As Academias disseram ao The Times que, a partir de 2019, as doações da família Sackler não eram mais usadas para eventos, pesquisas e prêmios relacionados à ciência, os propósitos a que se destinavam. Os fundos “nunca foram usados para apoiar nenhuma atividade de consultoria sobre o uso de opioides”, disse Megan Lowry, porta-voz.
As doações somaram cerca de US$ 19 milhões e, como recursos investidos no endowment da instituição, totalizaram cerca de US$ 31 milhões no final de 2021, a mais recente contabilidade disponível. Universidades que aceitaram fundos de Sackler, incluindo Tufts e Brown, realocaram parte do dinheiro para esforços de prevenção e tratamento de vícios.
Os membros da família Sackler que eram ativos na administração da Purdue Pharma começaram a doar em 2008 para as Academias Nacionais de Ciências. O dinheiro foi usado para patrocinar fóruns e estudos.

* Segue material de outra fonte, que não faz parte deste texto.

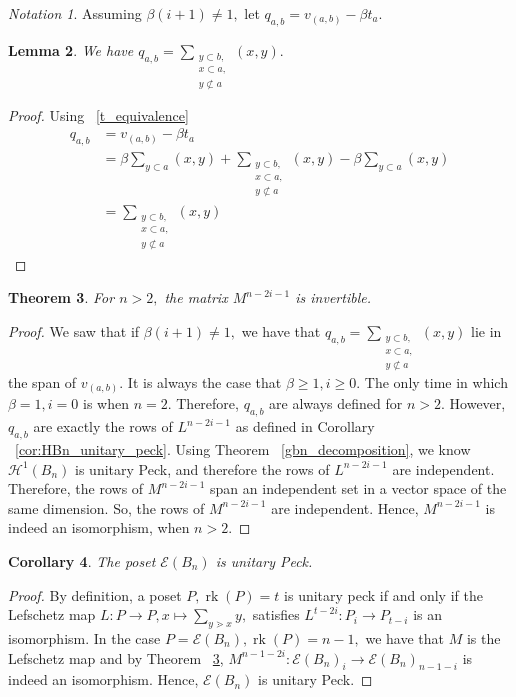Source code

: \documentclass[10 pt]{amsart}
\theoremstyle{plain}
\newtheorem{thm}{Theorem}[section]
\newtheorem{lem}[thm]{Lemma}
\newtheorem{cor}[thm]{Corollary}
\theoremstyle{definition}
\theoremstyle{remark}
\newtheorem{note}[thm]{Notation}
\numberwithin{equation}{section}
\newcommand\rk{\operatorname{rk}}
\newcommand\fbn{\mathcal H}
\begin{document}
\begin{note}
Assuming $\beta(i+1) \neq 1,$ let $q_{a,b} = v_{(a, b)} - \beta t_a.$
\end{note}

\begin{lem}
We have $q_{a,b} = \sum_{\substack{{y\subset b,}\\{x \subset a,}\\{y\not\subset a}}}^{}(x, y).$
\end{lem}
\begin{proof}
Using ~\ref{t_equivalence}
\begin{align*}
	q_{a,b} &= v_{(a, b)} - \beta t_a \\
	&= \beta \sum_{y \subset a}^{}(x, y) + \sum_{\substack{{y\subset b,}\\{x \subset a,}\\{y\not\subset a}}}^{}(x, y) - \beta\sum_{y\subset a}^{}(x, y)\\
	&= \sum_{\substack{{y\subset b,}\\{x \subset a,}\\{y\not\subset a}}}^{}(x, y)
\end{align*}
\end{proof}

\begin{thm}
\label{thm:invertibility_lefschetz}
For $n >2,$ the matrix $M^{n-2i-1}$ is invertible.
\end{thm}
\begin{proof}
We saw that if $\beta(i+1) \neq 1,$ we have that $q_{a,b} = \sum_{\substack{{y\subset b,}\\{x \subset a,}\\{y\not\subset a}}}^{}(x, y)$ lie in the span of $v_{(a, b)}.$ It is always the case that $\beta \geq 1,i \geq 0.$ The only time in which $\beta = 1,i=0$ is when $n = 2.$ Therefore, $q_{a,b}$ are always defined for $n > 2.$ However, $q_{a,b}$ are exactly the rows of $L^{n-2i-1}$ as defined in Corollary ~\ref{cor:HBn_unitary_peck}. Using Theorem ~\ref{gbn_decomposition}, we know $\fbn^1(B_n)$ is unitary Peck, and therefore the rows of $L^{n-2i-1}$ are independent. Therefore, the rows of $M^{n-2i-1}$ span an independent set in a vector space of the same dimension. So, the rows of $M^{n-2i-1}$ are independent. Hence, $M^{n-2i-1}$ is indeed an isomorphism, when $n > 2.$
\end{proof}

\begin{cor}
\label{cor:unitary_peck_edge_bn}
The poset $\mathcal E(B_n)$ is unitary Peck.
\end{cor}
\begin{proof}
By definition, a poset $P,\rk(P) = t$  is unitary peck if and only if the Lefschetz map $L:P \rightarrow P,x \mapsto \sum_{y \gtrdot x} y,$ satisfies $L^{t-2i}:P_i \rightarrow P_{t-i}$ is an isomorphism. In the case $P = \mathcal E(B_n),\rk(P) = n-1,$ we have that $M$ is the Lefschetz map and by Theorem ~\ref{thm:invertibility_lefschetz}, $M^{n-1-2i}:\mathcal E(B_n)_i \rightarrow \mathcal E(B_n)_{n-1-i}$ is indeed an isomorphism. Hence, $\mathcal E(B_n)$ is unitary Peck.
\end{proof}
\end{document}
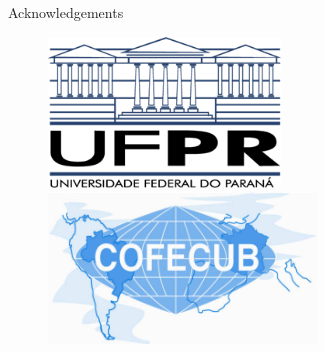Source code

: \documentclass[final]{beamer}
\newlength{\colwidth}
\begin{document}
\begin{frame}[t]
\begin{columns}[t]
\begin{column}{\colwidth}
\begin{block}{Acknowledgements}
\begin{figure}
      \includegraphics[height = 4cm]{logos/ufpr.png}
      \includegraphics[height = 4cm]{cofecubp.jpg}
  \end{figure}
    
\end{block}

 

\end{column}
 


\end{columns}
\end{frame}
\end{document}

Em 2015, familiares doou $ 10 milhões para lançar o Prêmio Raymond e Beverly Sackler em Pesquisa de Convergência, segundo informações do tesoureiro da entidade. Sackler morreu em 2017 e 2019. Um advogado da família disse que essas doações “não tinham nada a ver com dor, medicamentos ou qualquer coisa relacionada à empresa”.
Dame Jillian Sackler, cujo marido, Arthur, morreu anos antes de o OxyContin chegar ao mercado, começou a doar para as Academias em 2000 e doou US$ 5 milhões até 2017, mostram os relatórios das Academias.
Um dia após a publicação da reportagem do The Times, as Academias Nacionais emitiu uma declaração dizendo que havia explorado devolver ou redirecionar os fundos. “Fazer isso de maneira ética e transparente será a consideração mais importante”, disse a organização.
A falta de urgência percebida na declaração ajudou a motivar a nova carta dos membros das Academias. “É uma outra rejeição da forma como a lemos”, disse Hauser.
Ele acrescentou: “Escrevemos nossa carta para dizer a eles: ‘Vocês precisam ser sérios, rápidos e suficientes sobre isso’”.